Today’s GalleyCrush is Mattilda Bernstein Sycamore’s The Freezer Door, forthcoming from Semiotext(e) on December 8, 2020. Editor’s Note: This book’s publication date has been changed to November 24, 2020.
Perfect pitch: A meditation on the trauma and possibility of searching for connection in a world that enforces bland norms of gender, sexual, and social conformity.
First line: “One problem with gentrification is that it always gets worse.”
Big blurb: “Mattilda Bernstein Sycamore puts sex and gender, suffering and gentrification, encounter and solitude, at the center of a book that defies borders and uses language to dive directly into mystery. I admire Sycamore’s gossamer refusal ever to land anywhere definitive; the sentences travel further and further into trauma’s backyard, where complex ideas find a habitat among the simplest formulations. Sycamore, by breathing into the prose, treats the act of book-building as a practice strange and organic as sleeping, walking, bathing, eating. The Freezer Door delves into the philosophy of the sexual meeting place with a virtually unprecedented aplomb.” —Wayne Koestenbaum
Book notes: Paperback, nonfiction, 264 pages.
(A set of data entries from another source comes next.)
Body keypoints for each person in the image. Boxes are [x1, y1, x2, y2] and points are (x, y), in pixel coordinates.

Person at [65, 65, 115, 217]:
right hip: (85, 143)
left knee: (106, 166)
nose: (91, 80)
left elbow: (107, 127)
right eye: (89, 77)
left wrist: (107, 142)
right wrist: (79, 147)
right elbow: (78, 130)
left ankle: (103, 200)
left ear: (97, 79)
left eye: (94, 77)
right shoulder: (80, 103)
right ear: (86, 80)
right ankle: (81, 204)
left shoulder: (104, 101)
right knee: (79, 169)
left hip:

Author bio: Mattilda Bernstein Sycamore is the author of three novels and a memoir, and the editor of five nonfiction anthologies. Her memoir, The End of San Francisco, won a Lambda Literary Award, and her anthology, Why Are Faggots So Afraid of Faggots?: Flaming Challenges to Masculinity, Objectification, and the Desire to Conform, was an American Library Association Stonewall Honor Book. Her novel Sketchtasy was one of NPR’s Best Books of 2018. She lives in Seattle.